Advogados dos autores, que são anunciantes, pediram ao tribunal que está lidando com o caso, o Tribunal Distrital dos EUA para o Distrito Norte da Califórnia, para lhes conceder três horas adicionais com Zuckerberg para que possam perguntar mais sobre o que aconteceu. Eles também pediram sanções contra o Meta, que é dono do Facebook, porque o Meta não revelou o programa quando inicialmente solicitado por todas as informações e dados que o Facebook derivou do trabalho do Onavo.

Violação da lei

As ações do Facebook configuraram grampeamento e violaram a lei federal, dizem os advogados.

A Lei de Privacidade das Comunicações Eletrônicas de 1986, às vezes conhecida como a Lei de Interceptação, proíbe as pessoas de interceptar qualquer “comunicação por fio, oral ou eletrônica” e de divulgar intencionalmente o conteúdo de informações que foram interceptadas ilegalmente.

“A conduta do programa IAAP do Facebook se encaixa perfeitamente nas proibições estatutárias… no sentido da lei”, disseram os advogados dos autores ao tribunal.

O programa do Facebook não se enquadra nas exceções delineadas na lei, particularmente porque o Snapchat não aprovou a interceptação e descriptografia de suas informações, disseram eles. O contato do Snapchat com os usuários proíbe os comportamentos nos quais o Facebook se envolveu.

O Meta não respondeu a um pedido de comentário.

Nexo com a Netflix

Reed Hastings, presidente do conselho de diretores da Netflix, também serviu no conselho do Facebook por anos.

Os autores tentaram obter documentos e um depoimento de Hastings, mas ele se recusou até agora, segundo outros arquivos. Os autores pediram ao tribunal que force Hastings a cumprir intimações.

Os autores disseram separadamente que pediram à Netflix materiais, mas que a Netflix produziu apenas 54 documentos, “todos os quais são colaterais (no máximo) para as questões pelas quais os Anunciantes pediram documentos, e nenhum dos quais se enquadra nas categorias claramente definidas de documentos que os Anunciantes repetidamente disseram à Netflix que eram essenciais para o caso dos Anunciantes.”

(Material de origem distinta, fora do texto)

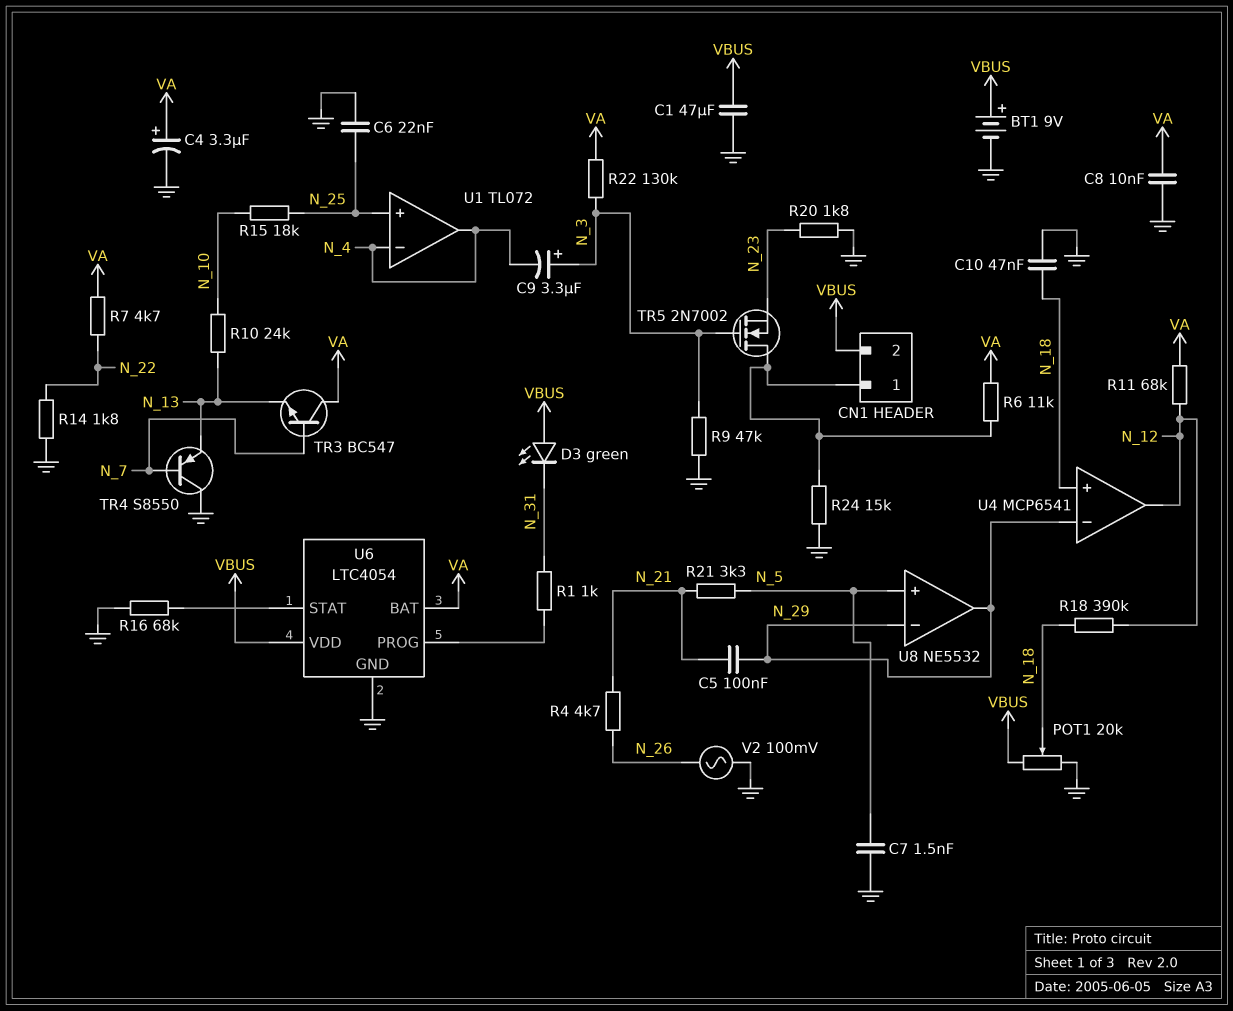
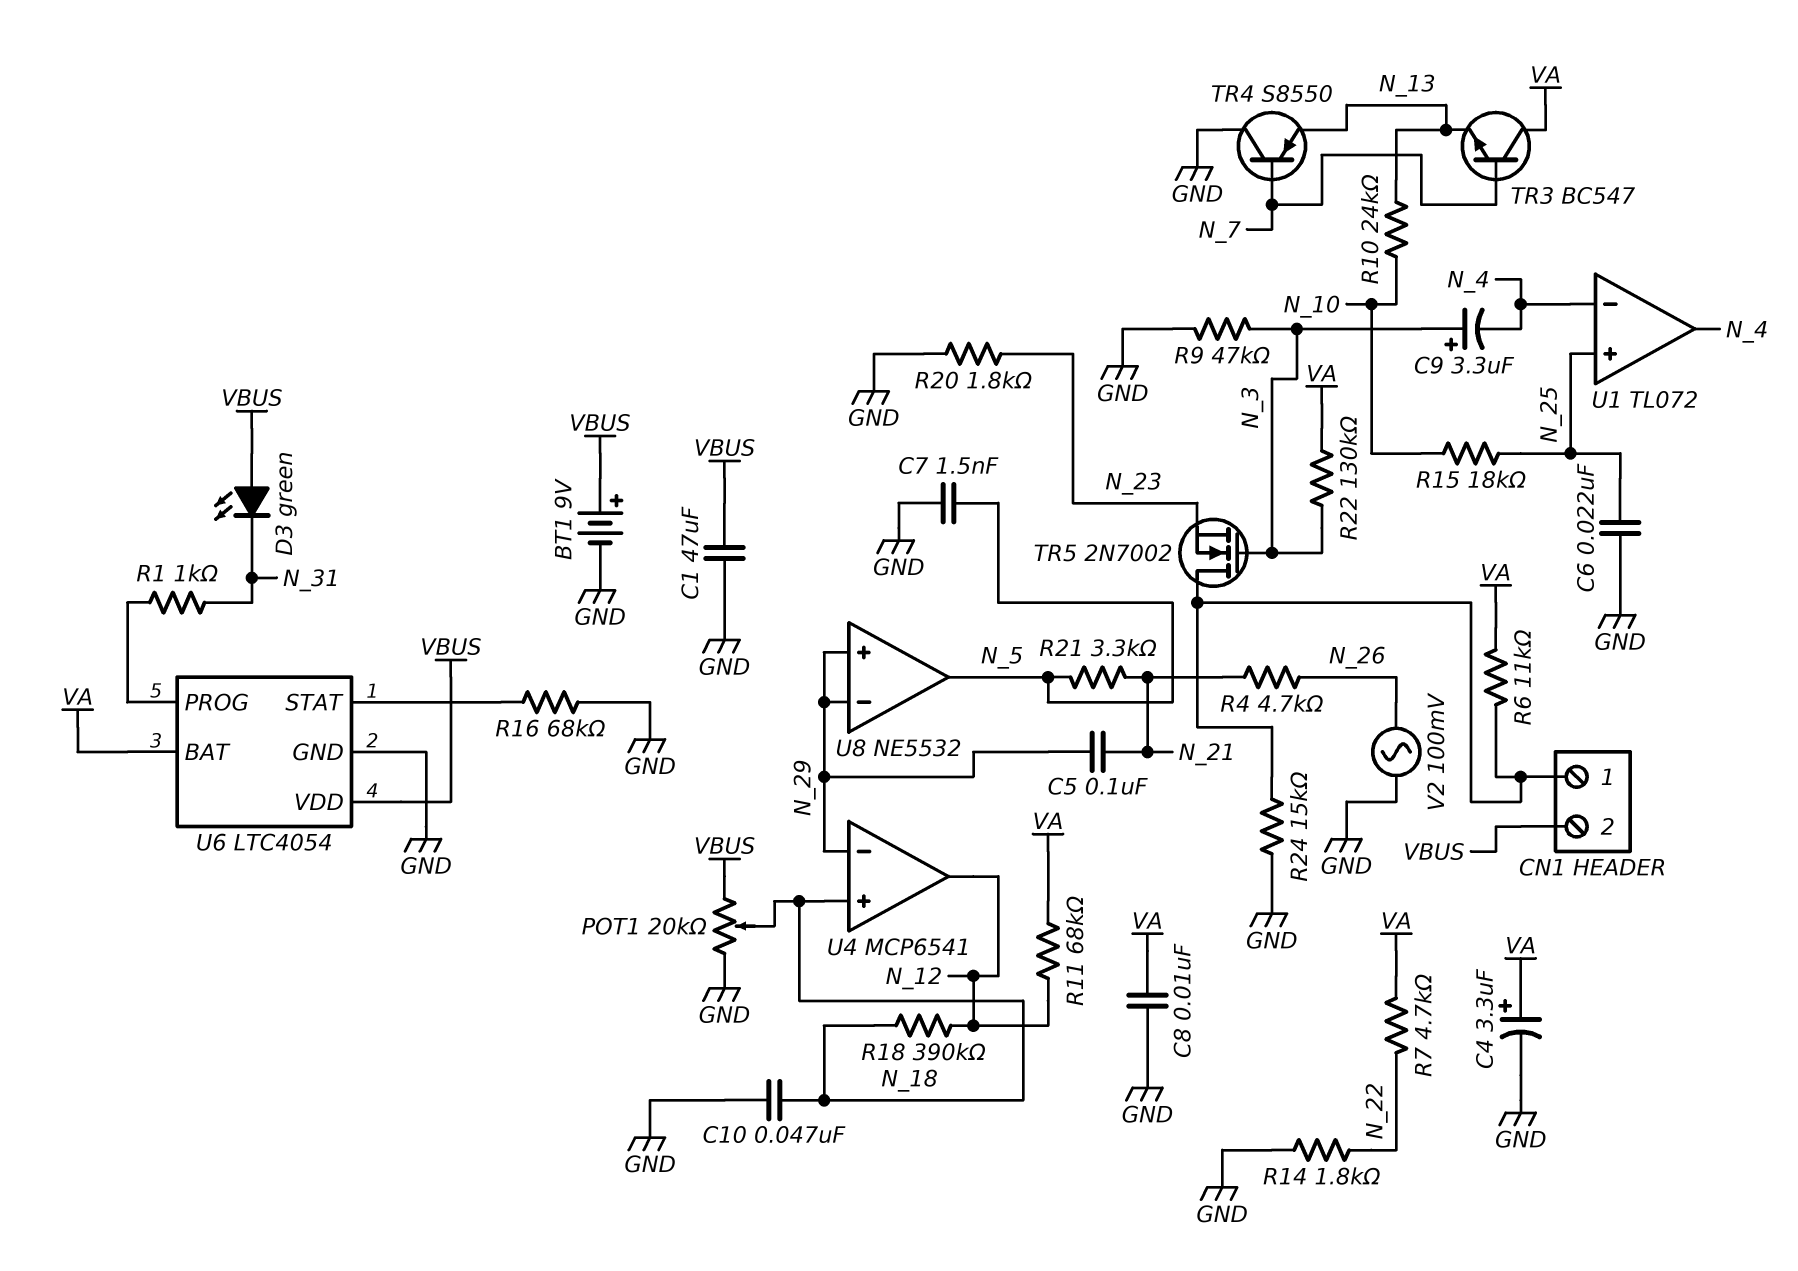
U8 pin in+: N_5 -> N_29
U8 pin out: N_29 -> N_5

Netflix e Facebook têm uma relação de longa data que inclui a Netflix gastando dezenas de milhões de dólares em publicidade no Facebook e o Facebook concedendo à Netflix acesso exclusivo aos seus dados, observaram os arquivos.

Os autores pediram ao tribunal que compelisse a Netflix a produzir documentos relevantes.

A Netflix não respondeu a um pedido de comentário.